- +41 41 201 88 44
- [email protected]
- Mon-Fri 8am - 6pm
Every company has a name and a reputation. It could comprise ideas about your services, products, leadership, team members, and history, among other things. Your company has a secondary brand linked to its primary brand and concerns how you are perceived as an employer. This is your employer brand, and it lives on in the thoughts and emotions of your previous, current, and prospective employees.
Take a closer look at the culture you’ve created at work. For example, employees want to do their best job and make decisions on their own time while still knowing that they have the opportunity to advance.
A positive employer brand is crucial in today’s increasingly competitive job market. Hiring and retaining the finest personnel becomes challenging — and expensive — without one. To move your firm forward, you’ll need competent, leadership-bound employees, and the best way to find them is to provide the idea that your organization is a fantastic place to work. The culture of an organization and how its employees are treated can significantly impact the impression you’re trying to make on potential candidates. Everything from the salary and benefits packages you offer to advancement opportunities to weekly happy hours, the culture of an organization, and how its employees are treated can significantly impact the impression you’re trying to make on potential candidates.
Examining your employee value proposition (EVP) to verify that it includes the employee experience is an excellent place to start. However, benefits, a competitive wage, and a pleasant work environment are beginning.
A well-designed EVP frequently presented to potential and current employees are beneficial to the organization. A successful EVP can help recruit and retain top talent, prioritize goals and agendas across the firm (particularly in HR and workforce planning), re-engage a disengaged workforce, and save hiring expenses. It adds to a positive and strong employer brand, above all.
It’s easier to hone an EVP once you’ve defined your company’s unique characteristics. Learn about the core business, vision, mission, values, and culture of your company.
You presumably already know where your product or service is in the market, but you might not be aware of how your firm is perceived in the market or by your current employees.
Now is the time to get creative with your company messaging. Create an EVP that effectively communicates your corporate brand’s values while also reflecting what makes working at your company unique.

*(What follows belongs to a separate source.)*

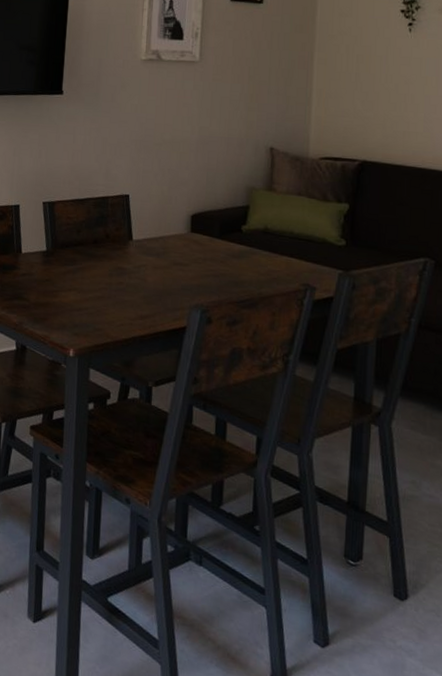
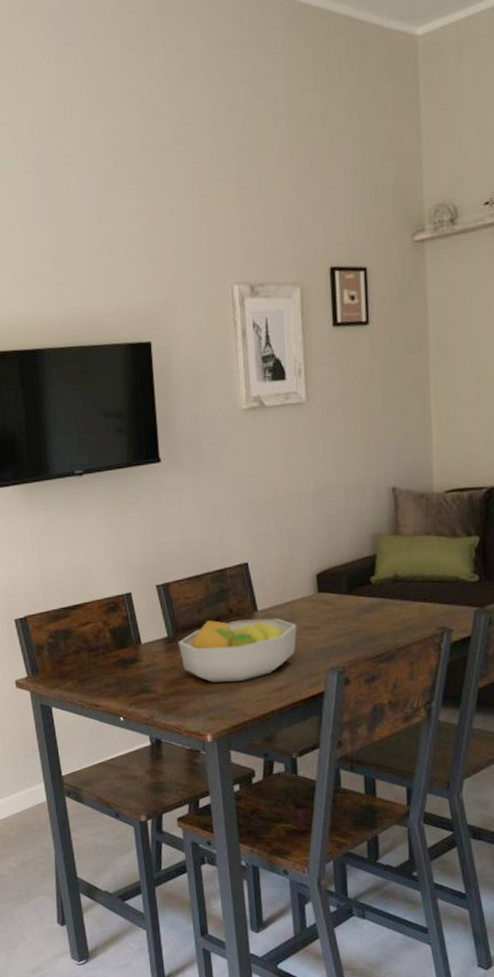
fruit bowl: none [55,242,168,304] -> present [178,619,297,682]

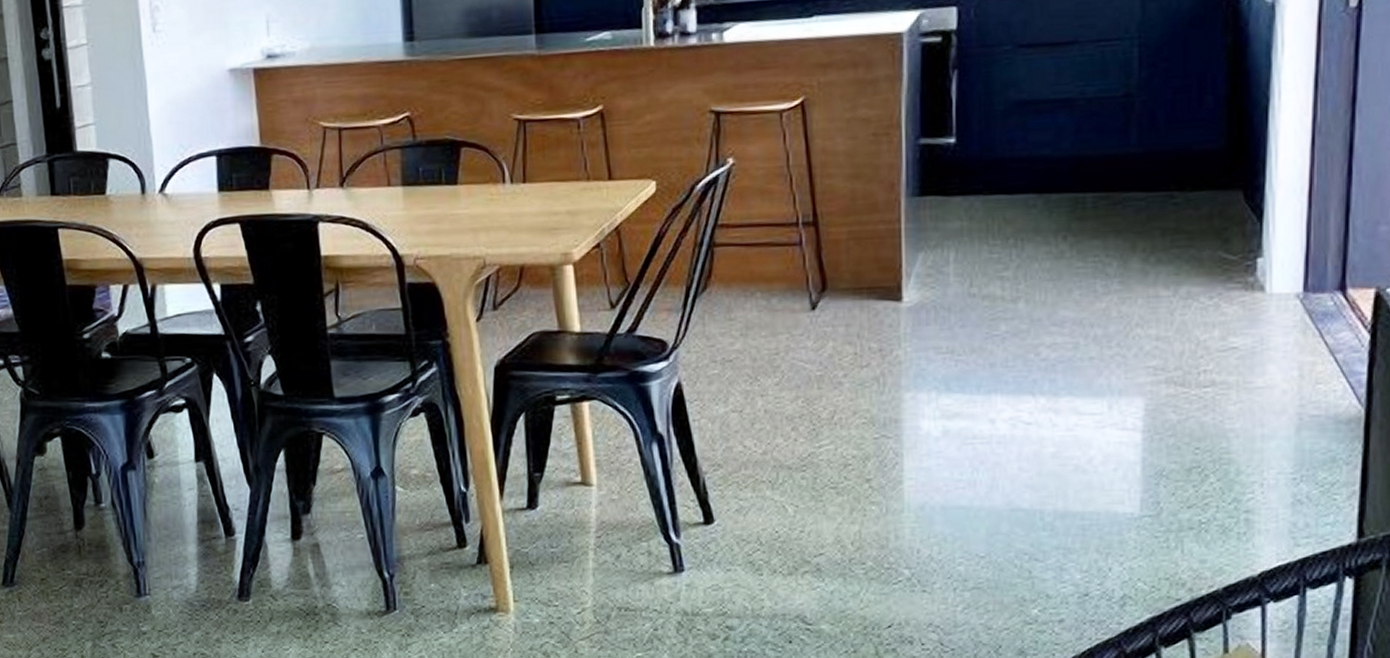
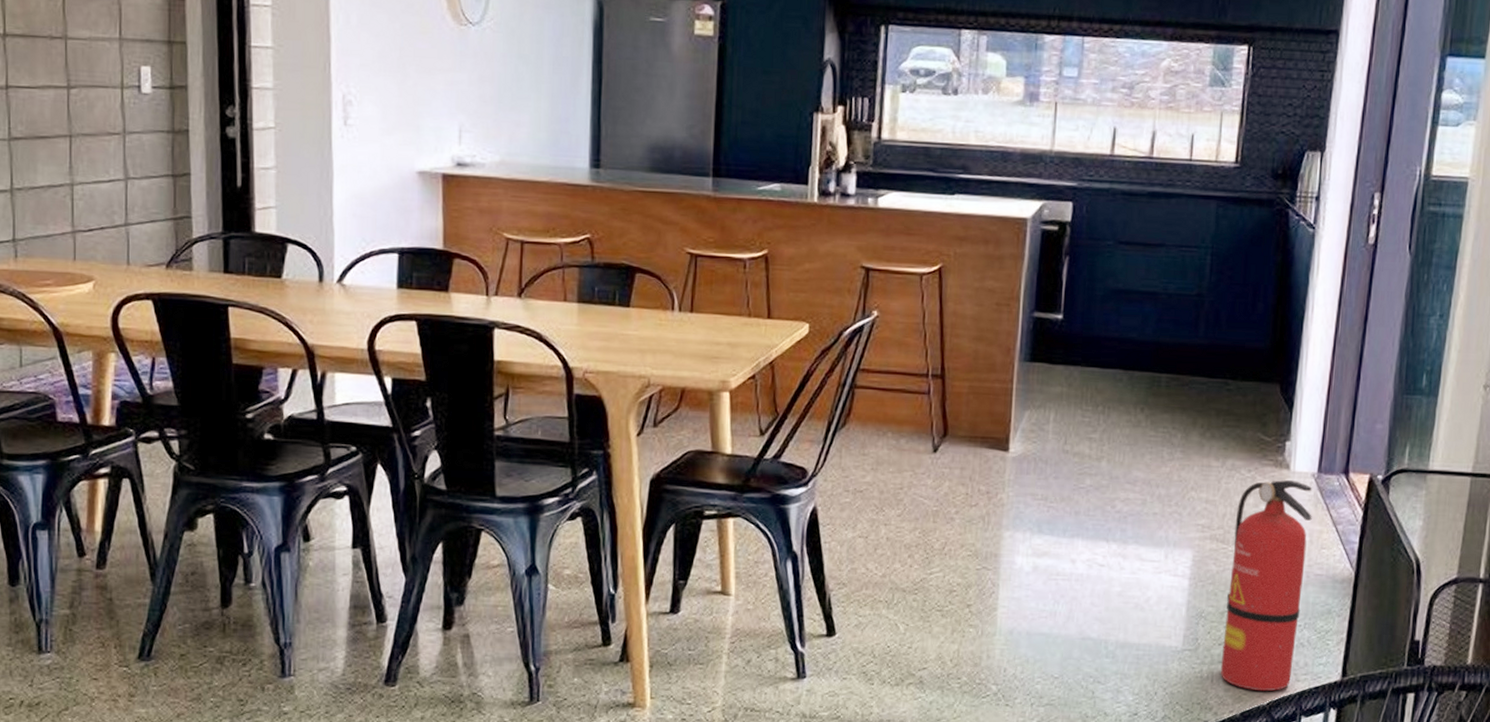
fire extinguisher: none [1193,304,1300,561] -> present [1221,480,1312,692]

Consider enlisting the help of the creative wordsmiths in your marketing or communications department when creating an EVP or other employer brand messaging (or outsourcing this and other brand work to an agency).
Look no farther than your employees to assist you in being a trustworthy employer. Employees are 3x more likely than your CEO to be trusted by leads when learning about what it’s like to work for your company.
Because of their outstanding Employer Branding initiatives, new startups are preferred above the most prominent and oldest companies in today’s startup boom. Employer branding is important and has a bright future, as evidenced by this.
You may expose your organization to the people you’d like to join your team by carefully defining and developing your employer brand, employer value proposition, and messaging associated with it.